Well, these things happen. Everybody makes miskates.

So there were two ways to approach it. I could look to the victim or at the event itself. I was about ready to flip a coin when I saw a familiar face no more than twenty yards away. Hair like white Brillo, high cheekbones, a narrow nose, hornrimmed glasses, skin the color of my coffee. It was Barry, George Sadecki’s friend, and he was sitting on an upturned milk crate, with a three-foot concrete cube serving him for a table. He had a chessboard set up on it and he was smoking a cigarette and studying the pieces on the board.

I walked over and greeted him by name and he looked up at me, his mouth smiling easily even as his eyes labored to place me. “I know you,” he said. “Your name’ll come to me.”

“It’s Matt,” I said.

“See? Came to me by special delivery. Sit down, Matt. You play chess?”

“I know how the pieces move.”

“Then you know the game. That’s all it is, you just move the pieces till somebody wins.” He snatched up a pawn in each hand, held his hands behind his back, then presented me with both fists. I tapped one and he opened it to disclose a white pawn.

“See?” he said. “You’re a winner already, you get to make the first move. Set ’em up and we’ll play. No stakes, just to pass the time.”

There was another plastic milk crate on the opposite side of the table from him. I perched on it and set up my men, studied them, then advanced the king’s pawn two spaces. He answered in kind and we both made a few unsurprising opening moves. When I brought out my bishop to menace his knight he said, “Ah, the old Ruy Lopez.”

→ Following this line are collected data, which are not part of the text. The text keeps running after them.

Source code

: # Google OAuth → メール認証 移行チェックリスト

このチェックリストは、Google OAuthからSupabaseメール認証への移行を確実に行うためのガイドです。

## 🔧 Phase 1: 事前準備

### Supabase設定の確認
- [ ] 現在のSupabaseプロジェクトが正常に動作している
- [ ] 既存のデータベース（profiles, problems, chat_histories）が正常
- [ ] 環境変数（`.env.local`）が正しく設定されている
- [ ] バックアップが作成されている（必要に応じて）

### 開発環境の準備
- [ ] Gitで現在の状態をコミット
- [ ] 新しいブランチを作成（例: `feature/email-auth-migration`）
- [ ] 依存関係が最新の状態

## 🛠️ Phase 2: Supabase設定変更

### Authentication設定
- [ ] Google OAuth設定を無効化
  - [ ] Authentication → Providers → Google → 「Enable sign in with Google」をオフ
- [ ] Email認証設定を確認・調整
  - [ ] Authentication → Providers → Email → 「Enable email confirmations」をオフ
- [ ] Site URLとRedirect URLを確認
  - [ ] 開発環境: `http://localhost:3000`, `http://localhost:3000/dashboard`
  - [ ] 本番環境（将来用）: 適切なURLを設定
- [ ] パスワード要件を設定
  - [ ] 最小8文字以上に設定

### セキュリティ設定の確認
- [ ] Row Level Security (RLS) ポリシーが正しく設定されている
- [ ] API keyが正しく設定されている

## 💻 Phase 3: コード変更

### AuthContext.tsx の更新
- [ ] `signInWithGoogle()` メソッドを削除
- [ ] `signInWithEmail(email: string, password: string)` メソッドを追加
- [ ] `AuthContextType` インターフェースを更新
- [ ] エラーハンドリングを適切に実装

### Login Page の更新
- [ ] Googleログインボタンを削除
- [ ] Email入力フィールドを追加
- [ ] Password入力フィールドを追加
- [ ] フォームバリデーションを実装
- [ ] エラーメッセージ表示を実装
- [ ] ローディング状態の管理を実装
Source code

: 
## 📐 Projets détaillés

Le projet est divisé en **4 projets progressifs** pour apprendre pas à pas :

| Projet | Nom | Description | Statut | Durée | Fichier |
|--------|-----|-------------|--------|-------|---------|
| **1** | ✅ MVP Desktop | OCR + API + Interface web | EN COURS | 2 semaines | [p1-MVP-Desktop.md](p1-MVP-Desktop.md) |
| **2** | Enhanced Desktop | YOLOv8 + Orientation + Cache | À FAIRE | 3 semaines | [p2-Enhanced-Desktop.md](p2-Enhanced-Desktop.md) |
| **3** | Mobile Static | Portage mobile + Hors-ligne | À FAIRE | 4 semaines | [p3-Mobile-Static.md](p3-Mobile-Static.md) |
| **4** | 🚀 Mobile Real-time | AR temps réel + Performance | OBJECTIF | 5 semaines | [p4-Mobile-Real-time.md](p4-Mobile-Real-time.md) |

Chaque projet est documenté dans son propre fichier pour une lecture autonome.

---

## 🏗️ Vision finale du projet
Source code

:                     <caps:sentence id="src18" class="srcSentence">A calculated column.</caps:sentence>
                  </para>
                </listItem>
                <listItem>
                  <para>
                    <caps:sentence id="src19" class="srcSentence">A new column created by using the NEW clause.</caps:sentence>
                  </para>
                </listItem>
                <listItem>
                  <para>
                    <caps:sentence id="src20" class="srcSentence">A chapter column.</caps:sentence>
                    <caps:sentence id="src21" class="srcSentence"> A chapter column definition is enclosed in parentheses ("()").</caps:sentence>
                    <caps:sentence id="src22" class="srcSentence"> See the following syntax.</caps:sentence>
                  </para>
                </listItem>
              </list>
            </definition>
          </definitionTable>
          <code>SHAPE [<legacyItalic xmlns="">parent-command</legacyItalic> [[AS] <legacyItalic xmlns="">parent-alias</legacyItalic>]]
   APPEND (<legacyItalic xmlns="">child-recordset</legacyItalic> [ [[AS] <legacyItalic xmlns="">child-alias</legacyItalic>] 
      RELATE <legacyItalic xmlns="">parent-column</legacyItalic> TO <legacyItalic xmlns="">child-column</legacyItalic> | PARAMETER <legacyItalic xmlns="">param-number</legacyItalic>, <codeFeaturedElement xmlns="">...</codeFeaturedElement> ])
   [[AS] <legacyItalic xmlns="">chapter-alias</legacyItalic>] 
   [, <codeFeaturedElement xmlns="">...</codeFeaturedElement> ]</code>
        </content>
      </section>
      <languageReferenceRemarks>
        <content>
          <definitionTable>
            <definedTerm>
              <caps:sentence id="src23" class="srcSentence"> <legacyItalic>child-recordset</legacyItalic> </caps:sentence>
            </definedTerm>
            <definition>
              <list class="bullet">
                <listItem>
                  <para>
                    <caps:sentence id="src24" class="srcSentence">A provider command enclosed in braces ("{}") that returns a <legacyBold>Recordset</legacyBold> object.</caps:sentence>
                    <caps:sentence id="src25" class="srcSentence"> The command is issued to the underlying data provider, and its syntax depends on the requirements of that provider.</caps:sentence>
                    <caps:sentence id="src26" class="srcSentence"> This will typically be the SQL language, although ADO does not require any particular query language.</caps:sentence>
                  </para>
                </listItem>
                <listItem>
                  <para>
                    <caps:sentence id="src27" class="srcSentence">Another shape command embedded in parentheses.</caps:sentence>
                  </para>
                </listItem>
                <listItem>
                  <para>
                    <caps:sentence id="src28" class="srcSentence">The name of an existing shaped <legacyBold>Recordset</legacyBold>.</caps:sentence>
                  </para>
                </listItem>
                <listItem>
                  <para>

“If you say so,” I said. “Someone tried to teach me the names of the standard openings once, but it didn’t stick. I’m afraid I’ve got no head for the game.”

“I don’t know,” he said. “Way you keep badmouthing yourself, seems like you’re trying to hustle me.”

“Dream on,” I said.

At first we both made our moves rapidly, but as the game developed I found it harder to come up with something and began spending more time studying the board. Ten or a dozen moves into the game we exchanged knights, and somehow I wound up a pawn down. A little further along he forced an exchange of his remaining knight for one of my rooks. With each move he was mobilizing his forces for an attack, and all I could do was await it. My position felt cramped, awkward, indefensible.